**WHAT YOU NEED TO DO**
[A] Copy the laser marking passage word for word, everything from "In addition, in" down to "on segment (A).".
[B] Write the next part of the passage on the laser marking installation, picking up after its final sentence.

**TEXT SEGMENT**
___

In addition, in the third segment of the path (C) it is checked that the motif (7) marked on the part (5) has been completed.
This check is performed by making the laser beam (2.1) impinge on the third detection means (3.2) along said third segment (C) of the path.
In this third segment it is also possible to check the intensity of the laser beam (2.1), either to check whether this parameter was adequate during the marking process, if this measurement was not carried out on segment (A) of the path, or to check in this segment (C) whether the intensity remained constant throughout the marking process, if this measurement was made on segment (A).
In this last case, the check is performed by comparing the two intensity readings, the one before starting the marking process in segment (A) and the one after finishing the marking process of part (5) in segment (C).
Other possible examples of the marking installation (1), not shown, can be the following:
A first example can be an installation (1) that checks the position of the support means (3) in their support plane and the intensity of the laser beam (2.1), as parameters liable to be affected by external variables.
To do so, two detection means (3.2) are used and a path is defined with two segments, a first segment (A) for checking the parameters that can be affected by external variables by the incidence of the laser beam (2.1) on the detection means (3.2) and a second segment (B) in which the laser beam (2.1) impinges on the part (5) to be marked, this is, the segment in which the marking process itself is carried out.
In this case it is checked before starting the marking process whether the position of the support means (3) is correct in the support plane, so that it has not undergone undesired displacements.
This check is performed by making the laser beam (2.1) impinge on a first detection means (3.2) and then on a second detection means (3.2) along said segment (A) of the path.

___

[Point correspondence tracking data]
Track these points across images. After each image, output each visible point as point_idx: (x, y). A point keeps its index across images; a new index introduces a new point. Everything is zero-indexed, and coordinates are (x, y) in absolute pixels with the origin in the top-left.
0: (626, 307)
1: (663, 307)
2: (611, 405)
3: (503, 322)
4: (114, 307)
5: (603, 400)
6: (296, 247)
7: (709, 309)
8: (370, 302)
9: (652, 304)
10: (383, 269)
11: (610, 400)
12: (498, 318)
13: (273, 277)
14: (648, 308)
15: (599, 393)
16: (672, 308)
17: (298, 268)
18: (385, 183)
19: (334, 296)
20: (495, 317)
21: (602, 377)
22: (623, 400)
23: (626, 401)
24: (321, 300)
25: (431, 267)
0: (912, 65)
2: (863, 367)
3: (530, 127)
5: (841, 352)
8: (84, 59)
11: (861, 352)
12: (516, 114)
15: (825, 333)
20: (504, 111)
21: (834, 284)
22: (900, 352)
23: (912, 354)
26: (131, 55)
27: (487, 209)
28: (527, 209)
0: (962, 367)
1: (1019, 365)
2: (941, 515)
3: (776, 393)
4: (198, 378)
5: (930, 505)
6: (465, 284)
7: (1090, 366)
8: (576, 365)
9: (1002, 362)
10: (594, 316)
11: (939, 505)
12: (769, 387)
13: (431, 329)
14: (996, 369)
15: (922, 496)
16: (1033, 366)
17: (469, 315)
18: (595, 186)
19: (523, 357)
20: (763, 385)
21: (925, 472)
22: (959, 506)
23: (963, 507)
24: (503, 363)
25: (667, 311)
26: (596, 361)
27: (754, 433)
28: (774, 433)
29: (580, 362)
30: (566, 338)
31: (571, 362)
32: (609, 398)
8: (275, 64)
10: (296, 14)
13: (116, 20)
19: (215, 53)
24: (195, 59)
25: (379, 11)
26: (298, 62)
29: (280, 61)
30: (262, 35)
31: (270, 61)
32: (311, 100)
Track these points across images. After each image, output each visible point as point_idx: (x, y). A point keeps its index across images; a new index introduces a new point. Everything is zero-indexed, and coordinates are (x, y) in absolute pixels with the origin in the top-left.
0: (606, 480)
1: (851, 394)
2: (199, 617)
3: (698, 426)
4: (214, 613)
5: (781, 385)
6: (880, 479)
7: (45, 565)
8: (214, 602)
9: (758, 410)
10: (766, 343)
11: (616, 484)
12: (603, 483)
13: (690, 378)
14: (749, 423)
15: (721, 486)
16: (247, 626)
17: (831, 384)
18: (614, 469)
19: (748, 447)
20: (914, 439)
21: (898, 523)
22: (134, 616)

___

**TASK-BY-TASK ANSWERS**
[A]
In addition, in the third segment of the path (C) it is checked that the motif (7) marked on the part (5) has been completed.
This check is performed by making the laser beam (2.1) impinge on the third detection means (3.2) along said third segment (C) of the path.
In this third segment it is also possible to check the intensity of the laser beam (2.1), either to check whether this parameter was adequate during the marking process, if this measurement was not carried out on segment (A) of the path, or to check in this segment (C) whether the intensity remained constant throughout the marking process, if this measurement was made on segment (A).

[B]
It can also be checked whether the intensity of the laser beam (2.1) before starting the process corresponds to the predefined intensity. This check can be performed by making the laser beam (2.1) impinge on a first detection means (3.2) or on a second detection means (3.2).
A second example, not shown, can be an installation (1) that checks the position of the support means (3) in the support plane, the intensity of the laser beam (2.1) and the completion of the marking process, as parameters that can be affected by external variables.
To do so two detection means (3.2) are used and a path is defined divided into three segments, a first segment (A) for checking parameters by the incidence of the laser beam (2.1), a second segment (B) in which the laser beam (2.1) impinges on the part to be marked, this is, the segment in which the marking process itself is performed, and a third segment (C) for checking parameters by the incidence of the laser beam (2.1).
In this case it can be checked whether the intensity of the laser beam (2.1) matches the predefined intensity, for example, before starting the marking process.
This check is performed by making the laser beam (2.1) impinge on a first detection means (3.2) along a first segment (A) of the path.
Similarly, this intensity measurement can also be checked after completing the marking process, this is, on the segment (C) of the path, and by making the laser beam (2.1) impinge on a first detection means (3.2) or on a second detection means (3.2).
In addition, this configuration of the installation (1) allows checking whether the intensity remains constant throughout the process by measuring and comparing the intensities before and after the marking process performed in segment (B) of the path, this is, by measuring and comparing the intensity both in segment (A) and in segment (C) of the path.
It is also checked whether the position of the support means (3) in their support plane, and therefore that of the part (5) to be marked, is correct.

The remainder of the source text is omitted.